### TASK BRIEF
The response should consist of every line below, restated exactly, with no pictures.

──────── RECORDS SHOWN

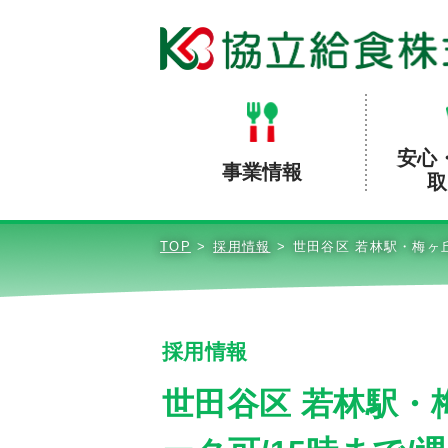
安心
事業情報
取
TOP
採用情報
世田谷区 若林駅・梅ヶ
採用情報
世田谷区 若林駅・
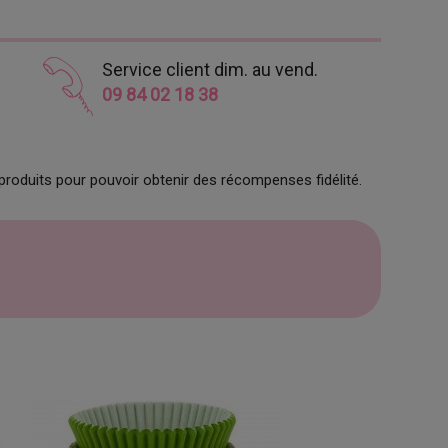
Service client dim. au vend.
09 84 02 18 38
produits pour pouvoir obtenir des récompenses fidélité.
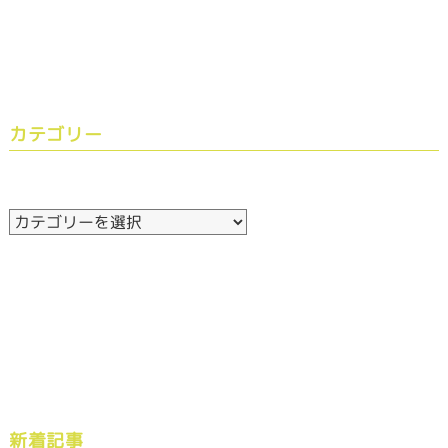
カテゴリー
新着記事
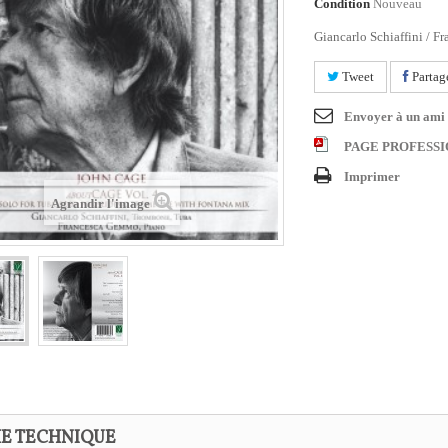
Condition
Nouveau
Giancarlo Schiaffini / 
Tweet
Partag
Envoyer à un ami
PAGE PROFESS
Imprimer
Agrandir l'image
HE TECHNIQUE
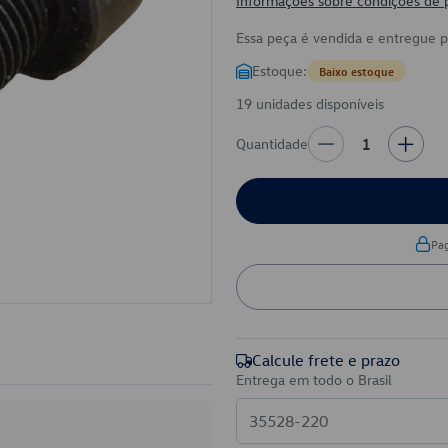
Informações sobre condições de
Essa peça é vendida e entregue 
Estoque:
Baixo estoque
19 unidades disponíveis
Quantidade
1
Pa
Calcule frete e prazo
Entrega em todo o Brasil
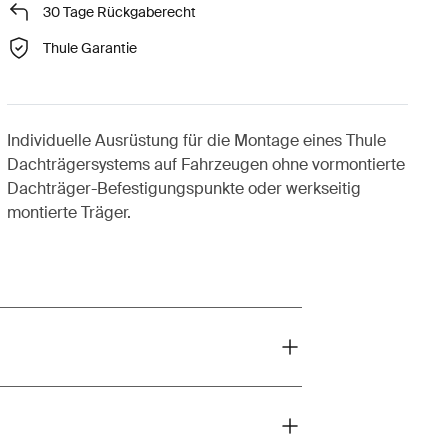
30 Tage Rückgaberecht
Thule Garantie
Individuelle Ausrüstung für die Montage eines Thule
Dachträgersystems auf Fahrzeugen ohne vormontierte
Dachträger-Befestigungspunkte oder werkseitig
montierte Träger.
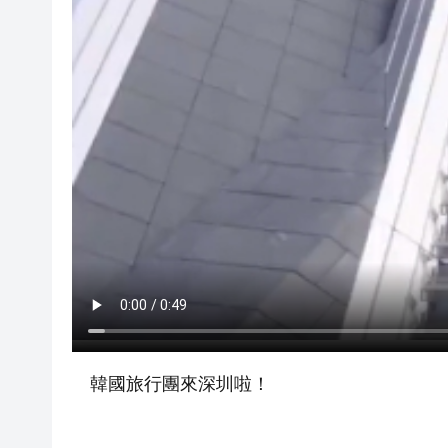
韓國旅行團來深圳啦！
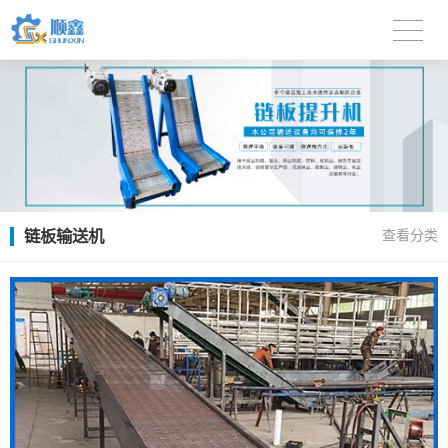
链板输送机
查看分类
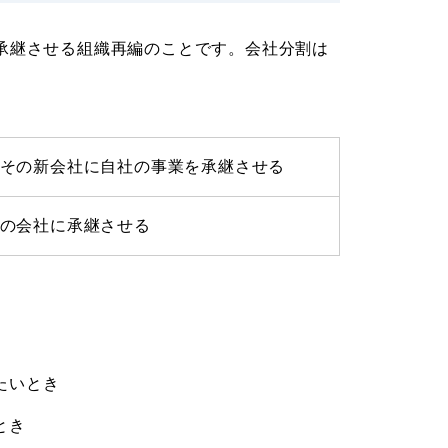
承継させる組織再編のことです。会社分割は
その新会社に自社の事業を承継させる
の会社に承継させる
たいとき
とき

────────────────

### THE COMPLETED TASK
安心
事業情報
取
TOP
採用情報
世田谷区 若林駅・梅ヶ
採用情報
世田谷区 若林駅・
Service client dim. au vend.
09 84 02 18 38
produits pour pouvoir obtenir des récompenses fidélité.
カテゴリー
新着記事
Condition
Nouveau
Giancarlo Schiaffini / 
Tweet
Partag
Envoyer à un ami
PAGE PROFESS
Imprimer
Agrandir l'image
HE TECHNIQUE
Informações sobre condições de
Essa peça é vendida e entregue 
Estoque:
Baixo estoque
19 unidades disponíveis
Quantidade
1
Pa
Calcule frete e prazo
Entrega em todo o Brasil
30 Tage Rückgaberecht
Thule Garantie
Individuelle Ausrüstung für die Montage eines Thule
Dachträgersystems auf Fahrzeugen ohne vormontierte
Dachträger-Befestigungspunkte oder werkseitig
montierte Träger.
韓國旅行團來深圳啦！
链板输送机
查看分类
承継させる組織再編のことです。会社分割は
その新会社に自社の事業を承継させる
の会社に承継させる
たいとき
とき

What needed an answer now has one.